CODE 4000, an organisation that works with carefully vetted offenders and has led a successful trial at HMP Humber, has been given new funding by the Department for Digital, Culture, Media and Sport (DCMS) to expand its scheme to HMP Holme House and reach more than a thousand more offenders.
The £100,000 award will also fund a new employment hub in Sheffield, providing support, mentoring and training for graduates once they have left prison, as the organisation looks to achieve its aim of developing a network of coding workshops in UK prisons.
The programme is modelled on the Last Mile project in the San Quentin prison in California which has helped almost 500 offenders with a zero per cent reoffending rate of participants. The national average reoffending rate in the US is 55%.
To tackle reoffending – which costs society around £15 billion a year – the Government has launched the Education and Employment Strategy which aims to create a system where each prisoner is set on a path to employment from the outset.
“Code4000 workshops are reducing re-offending at a measurable rate, because we keep in touch with our graduates,” says HMP Humber Instructor Neil Barnby, “we are constantly seeing success after success. When I started teaching in prisons I thought that if I could change just one life, turn one person away from crime then I have achieved something truly marvellous. I look back on the years that I have been teaching coding in prisons and can see all the lives I have had a part in changing for the better. Not just the ex-offenders but their families and, more importantly their children. It is an enormous sense of achievement and with this funding I look forward to changing even more lives.”
More than £1 million will be used to fund regional and local initiatives to help people from underrepresented groups gain the skills they need for digital roles.
Programmes being funded include those targeted at helping women from disadvantaged backgrounds, people with autism and people living in lower socioeconomic areas. The aim is to help people get the skills to succeed in roles such as data analysts, programmers, software developers and digital marketeers.
The funding will see new training courses, workshops and seminars led by tech experts alongside a mentoring scheme tailored to businesses.
Research reveals only 19% of women make up the tech workforce and are underrepresented in the uptake of digital qualifications.

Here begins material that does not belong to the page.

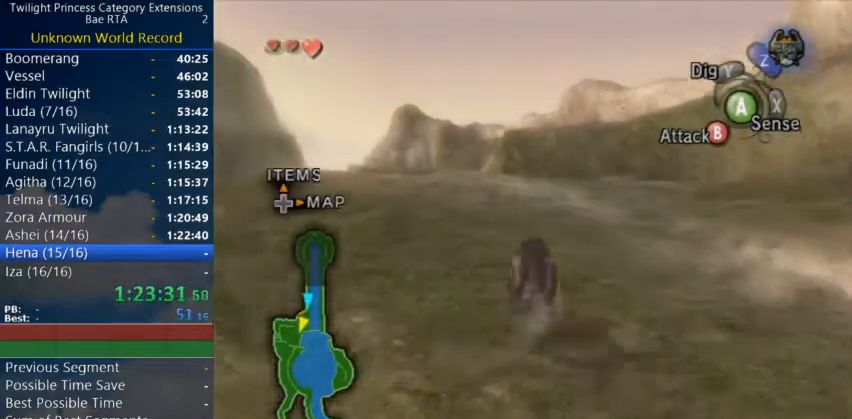
{"buttons": ["A"], "left_stick": "up", "right_stick": "center", "events": [[33, "right_stick", "down"], [200, "right_stick", "center"], [400, "A", "down"], [433, "A", "up"], [500, "A", "down"]]}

While unemployed adults are 5% more likely to lack the basic digital skills than the national average.
The following Local Enterprise Partnerships will receive a share of the money to invest in their local communities:
West of England Combined Authority Derby, Derbyshire, Nottingham and Nottinghamshire (D2N2) LEP working with Sheffield City Region and supported by Leicestershire LEP and Greater Lincolnshire LEP, Lancashire LEP, Heart of the South West LEP.
Local Digital Skills Partnerships (Local DSPs) bring together regional businesses, charities, local authorities and academics to increase the digital skills of individuals and organisations in their region. Three launched last year in Lancashire, Heart of the South West and West Midlands Combined Authority.
Three more Local Digital Skills Partnerships will be set up in the South East; Cornwall and the Isles of Scilly; and Cheshire and Warrington. This takes the number of people with access to the programme to more than 10 million, boosting digital and technical skills, job opportunities and productivity across the regions.
Offenders take part in a four-stage programme from initial training to developing the technical skills to qualify as full-time developer and find employment on release. The courses are led by volunteers and industry experts.
Stage 2: allows successful graduates of Stage 1 to then work on real-world projects for external clients, which will also provide a modest income to the project.
Stage 3: will then see them working for clients in the real world on temporary day release.
Stage 4: aims to help them find full time employment as developers.